2017-05-11,^AORD,      2,   5912.0,         5766.5,         0.975389039242

2017-05-11,^AXDJ,      0,   2253.600098,    2199.100098,    0.975816472475

2017-05-11,^AXSJ,      2,   9696.299805,    9086.599609,    0.937120323395

2017-05-11,^AXEJ,      2,   9544.5,         9019.0,         0.944942113259

2017-05-11,^AXFJ,      0,   6686.399902,    6399.100098,    0.957032213417

2017-05-11,^AXXJ,      0,   7457.600098,    7137.100098,    0.957023707924

2017-05-11,^AXHJ,      2,   23931.400391,   23616.099609,   0.986824808542

2017-05-11,^AXNJ,      0,   5762.200195,    5824.399902,    1.010794437

2017-05-11,^AXIJ,      0,   903.599976,     857.200012,     0.948649883541

2017-05-11,^AXMJ,      1,   9634.200195,    9803.400391,    1.01756245382

2017-05-11,^AXJR,      0,   3311.300049,    3329.5,         1.00549631587

2017-05-11,^AXUJ,      2,   9068.099609,    8843.700195,    0.975253975621

Where Outcome is a prediction with labels:

  • 0: between 2% up or down

  • 1: >2% up

  • 2: drop more than 2%

As we see from the above results while it predicted the market direction well but some of predictions did not follow the predicted label outcome.

Overall conclusions

Learning the kernel and feature set selection requires significant computational time. However this can be done only once per say 3 months to 1 year to accommodate possible market behavioural changes. The fitting takes very little processing power and the prediction even less. The prediction itself with pre-calculated and preloaded models potentially might be done on a mobile devices. Which creates a potential business opportunity to sell such services.

How good are the results? What context should we use this numbers in? Does it mean it is 80% of making profits and investing real money would give 80% of 2% of monthly gain? I think unfortunately not. To me the context of these results is closer to OCR task. In OCR you would get with such results every 5th character determined wrong. It might get similar characters close enough but still wrong. Like ‘1’ and ‘l’ look similar in some fonts. While they obviously should not be misclassified but would have been. 80% correlation would result in a text full of mistakes, which would not be useful for most life applications without human intervention. In our case of financial markets prediction it would erroneous swings of market might wipe out some of previous gains. If you also take in consideration brokerage to beat on top of errors we get, it might be even more challenging trader/investor task. I still see a usefulness of this as a prediction mechanism as one of potential signals for market entry/exit decision. I would compare it with a tailwind for airplane which might be a good thing and we might use it but not a determining factor for  successful flight.

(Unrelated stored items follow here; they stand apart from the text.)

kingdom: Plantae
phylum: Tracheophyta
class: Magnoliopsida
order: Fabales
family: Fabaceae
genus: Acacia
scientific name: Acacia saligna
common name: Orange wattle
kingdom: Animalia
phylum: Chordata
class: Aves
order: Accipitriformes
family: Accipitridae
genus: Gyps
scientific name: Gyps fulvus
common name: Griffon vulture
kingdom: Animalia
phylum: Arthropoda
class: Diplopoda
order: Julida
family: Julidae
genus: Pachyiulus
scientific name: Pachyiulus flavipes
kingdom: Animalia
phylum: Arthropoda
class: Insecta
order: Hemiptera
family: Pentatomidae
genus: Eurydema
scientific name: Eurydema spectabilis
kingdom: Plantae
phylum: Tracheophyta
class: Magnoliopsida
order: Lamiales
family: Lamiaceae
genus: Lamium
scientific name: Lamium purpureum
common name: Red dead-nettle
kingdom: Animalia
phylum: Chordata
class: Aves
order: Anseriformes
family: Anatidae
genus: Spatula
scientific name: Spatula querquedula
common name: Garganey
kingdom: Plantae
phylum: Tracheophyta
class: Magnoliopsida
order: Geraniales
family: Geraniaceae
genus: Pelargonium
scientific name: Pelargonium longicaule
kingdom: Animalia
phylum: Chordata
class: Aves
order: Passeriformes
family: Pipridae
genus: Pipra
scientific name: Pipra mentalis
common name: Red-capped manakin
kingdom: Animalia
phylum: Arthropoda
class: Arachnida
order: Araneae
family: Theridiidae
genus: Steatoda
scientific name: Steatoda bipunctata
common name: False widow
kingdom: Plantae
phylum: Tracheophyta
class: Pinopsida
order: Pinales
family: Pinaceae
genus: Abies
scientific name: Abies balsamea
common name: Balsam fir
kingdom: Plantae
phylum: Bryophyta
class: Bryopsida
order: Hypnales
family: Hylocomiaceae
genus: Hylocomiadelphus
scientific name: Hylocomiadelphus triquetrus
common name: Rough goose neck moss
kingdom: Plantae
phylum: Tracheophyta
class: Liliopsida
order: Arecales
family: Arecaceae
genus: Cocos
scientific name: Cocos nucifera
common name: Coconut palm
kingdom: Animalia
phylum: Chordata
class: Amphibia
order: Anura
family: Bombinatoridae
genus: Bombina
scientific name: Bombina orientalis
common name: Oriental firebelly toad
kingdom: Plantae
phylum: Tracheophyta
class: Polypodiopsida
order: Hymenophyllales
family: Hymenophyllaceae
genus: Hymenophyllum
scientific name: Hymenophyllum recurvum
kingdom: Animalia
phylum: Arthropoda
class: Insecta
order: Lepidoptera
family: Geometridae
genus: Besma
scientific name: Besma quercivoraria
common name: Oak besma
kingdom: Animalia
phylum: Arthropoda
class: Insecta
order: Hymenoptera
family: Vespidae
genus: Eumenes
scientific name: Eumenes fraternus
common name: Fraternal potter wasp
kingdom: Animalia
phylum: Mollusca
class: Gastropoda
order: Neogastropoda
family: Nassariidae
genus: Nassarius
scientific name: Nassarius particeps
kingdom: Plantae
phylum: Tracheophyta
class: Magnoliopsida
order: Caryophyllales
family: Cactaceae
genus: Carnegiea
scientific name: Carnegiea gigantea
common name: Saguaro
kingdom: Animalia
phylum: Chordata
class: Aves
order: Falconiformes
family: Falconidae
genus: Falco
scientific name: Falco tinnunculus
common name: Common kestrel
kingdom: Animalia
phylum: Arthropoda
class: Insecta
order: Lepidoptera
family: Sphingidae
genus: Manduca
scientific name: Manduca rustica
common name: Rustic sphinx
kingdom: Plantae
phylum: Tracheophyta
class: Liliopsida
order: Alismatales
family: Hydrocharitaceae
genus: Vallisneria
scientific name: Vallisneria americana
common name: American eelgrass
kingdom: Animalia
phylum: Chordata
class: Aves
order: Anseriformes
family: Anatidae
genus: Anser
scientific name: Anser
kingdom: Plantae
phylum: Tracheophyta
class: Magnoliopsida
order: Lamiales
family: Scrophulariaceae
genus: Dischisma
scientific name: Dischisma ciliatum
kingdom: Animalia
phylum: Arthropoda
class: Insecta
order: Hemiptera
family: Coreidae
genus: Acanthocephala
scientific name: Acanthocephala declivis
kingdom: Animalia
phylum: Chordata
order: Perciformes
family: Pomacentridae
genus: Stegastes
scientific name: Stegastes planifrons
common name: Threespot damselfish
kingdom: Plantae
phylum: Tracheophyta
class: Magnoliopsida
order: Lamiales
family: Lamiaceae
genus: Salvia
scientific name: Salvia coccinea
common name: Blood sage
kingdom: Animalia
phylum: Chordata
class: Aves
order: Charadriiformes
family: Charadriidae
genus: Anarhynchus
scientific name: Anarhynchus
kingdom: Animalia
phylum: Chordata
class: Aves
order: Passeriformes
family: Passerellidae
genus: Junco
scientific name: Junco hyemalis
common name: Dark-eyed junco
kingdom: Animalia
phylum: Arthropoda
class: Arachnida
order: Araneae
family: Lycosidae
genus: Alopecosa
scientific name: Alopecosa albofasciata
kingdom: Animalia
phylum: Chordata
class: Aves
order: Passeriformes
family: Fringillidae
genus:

Potential commercial opportunities and challenges

As the prediction itself with pre-calculated and preloaded models potentially might be done on a mobile devices, it suggests an interesting service to be provided for everyone who is in financial indicators. For example we can create and host models and disseminate them to subscribers and let the user themself run a prediction and find an outcome as an indicator. And to interpret results themselves.

Potential issue is that in most countries any financial market prediction service requires licensing and is a complex issue. However in our case it is equal to mathematical calculations like say stochastic indicator, which everyone can do themselves at their own computers or their mobile devices. It means that in our case we do not advise a customer with a prediction of financial market direction, but rather let them run math (very complex but still just a math) indicator themselves and derive their own conclusions based on its result. We also can provide all the detailed explanations that it is not our prediction but only a math calculation and how it has been done. In a sense I see it just a more complex indicator than moving averages crossover indicator. It is a machine learnt indicator.